> _ASSIGNMENT_: In the copy, include no images, and repeat each entry precisely as written.
BEGIN DATASET CONTENT
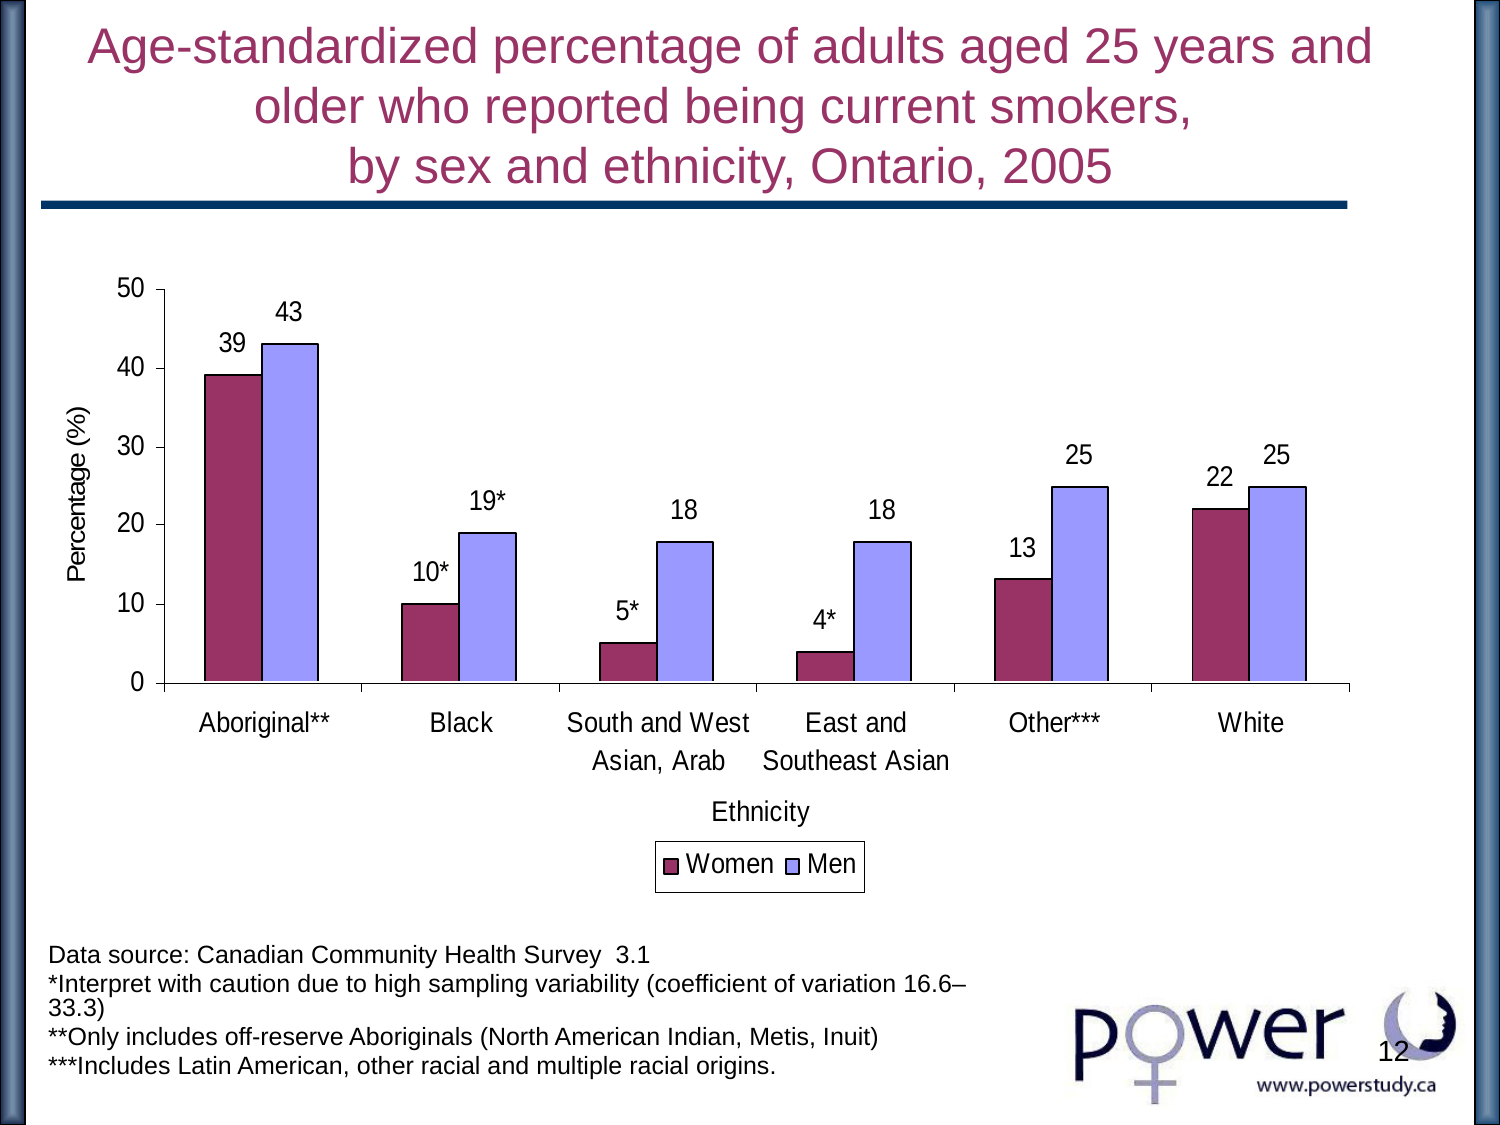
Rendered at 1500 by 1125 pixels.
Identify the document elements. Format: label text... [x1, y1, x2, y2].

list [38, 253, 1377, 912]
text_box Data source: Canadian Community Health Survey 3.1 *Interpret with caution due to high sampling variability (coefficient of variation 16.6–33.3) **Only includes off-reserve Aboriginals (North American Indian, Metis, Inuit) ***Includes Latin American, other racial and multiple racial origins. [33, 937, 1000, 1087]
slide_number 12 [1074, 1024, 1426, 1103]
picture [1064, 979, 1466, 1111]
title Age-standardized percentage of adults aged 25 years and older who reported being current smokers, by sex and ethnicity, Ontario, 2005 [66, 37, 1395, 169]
END DATASET CONTENT
> _EXERCISE RESPONSE_:
Rendered at 1500 by 1125 pixels.
Identify the document elements. Format: label text... [x1, y1, x2, y2].

list [38, 253, 1377, 912]
text_box Data source: Canadian Community Health Survey 3.1 *Interpret with caution due to high sampling variability (coefficient of variation 16.6–33.3) **Only includes off-reserve Aboriginals (North American Indian, Metis, Inuit) ***Includes Latin American, other racial and multiple racial origins. [33, 937, 1000, 1087]
slide_number 12 [1074, 1024, 1426, 1103]
picture [1064, 979, 1466, 1111]
title Age-standardized percentage of adults aged 25 years and older who reported being current smokers, by sex and ethnicity, Ontario, 2005 [66, 37, 1395, 169]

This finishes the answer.